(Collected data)

◇ ◇ ◇ ◇ ◇ ◇ ◇

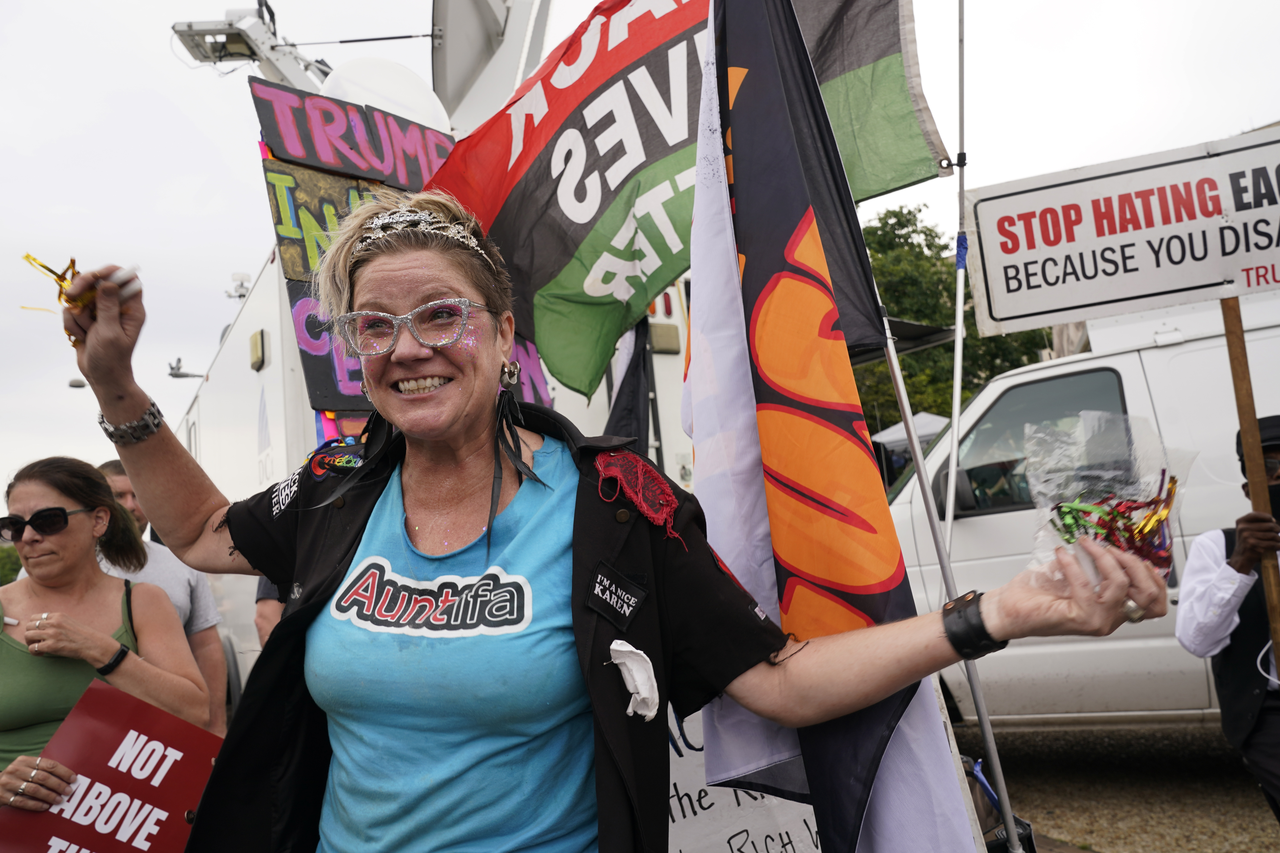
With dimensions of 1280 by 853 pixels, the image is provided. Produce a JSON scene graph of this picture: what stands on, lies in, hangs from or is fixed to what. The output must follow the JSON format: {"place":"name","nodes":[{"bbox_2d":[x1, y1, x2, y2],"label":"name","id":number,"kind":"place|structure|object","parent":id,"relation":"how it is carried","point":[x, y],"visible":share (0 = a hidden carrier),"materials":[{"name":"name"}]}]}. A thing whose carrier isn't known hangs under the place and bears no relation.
{"place":"outdoors","nodes":[
{"label":"outdoors","id":0,"kind":"place"},
{"bbox_2d":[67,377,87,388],"label":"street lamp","id":1,"kind":"object","parent":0,"point":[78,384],"visible":0.56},
{"bbox_2d":[0,0,1279,500],"label":"sky","id":2,"kind":"structure","parent":0,"point":[176,120],"materials":[{"name":"white"}]},
{"bbox_2d":[947,724,1279,852],"label":"gravel ground","id":3,"kind":"structure","parent":0,"point":[1246,792],"materials":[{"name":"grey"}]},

◇ ◇ ◇ ◇ ◇ ◇ ◇

» REQUIRED ACTION
Reprint each of the records exactly and skip the images.

» SOLUTION TO THIS TASK
With dimensions of 1280 by 853 pixels, the image is provided. Produce a JSON scene graph of this picture: what stands on, lies in, hangs from or is fixed to what. The output must follow the JSON format: {"place":"name","nodes":[{"bbox_2d":[x1, y1, x2, y2],"label":"name","id":number,"kind":"place|structure|object","parent":id,"relation":"how it is carried","point":[x, y],"visible":share (0 = a hidden carrier),"materials":[{"name":"name"}]}]}. A thing whose carrier isn't known hangs under the place and bears no relation.
{"place":"outdoors","nodes":[
{"label":"outdoors","id":0,"kind":"place"},
{"bbox_2d":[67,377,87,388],"label":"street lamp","id":1,"kind":"object","parent":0,"point":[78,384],"visible":0.56},
{"bbox_2d":[0,0,1279,500],"label":"sky","id":2,"kind":"structure","parent":0,"point":[176,120],"materials":[{"name":"white"}]},
{"bbox_2d":[947,724,1279,852],"label":"gravel ground","id":3,"kind":"structure","parent":0,"point":[1246,792],"materials":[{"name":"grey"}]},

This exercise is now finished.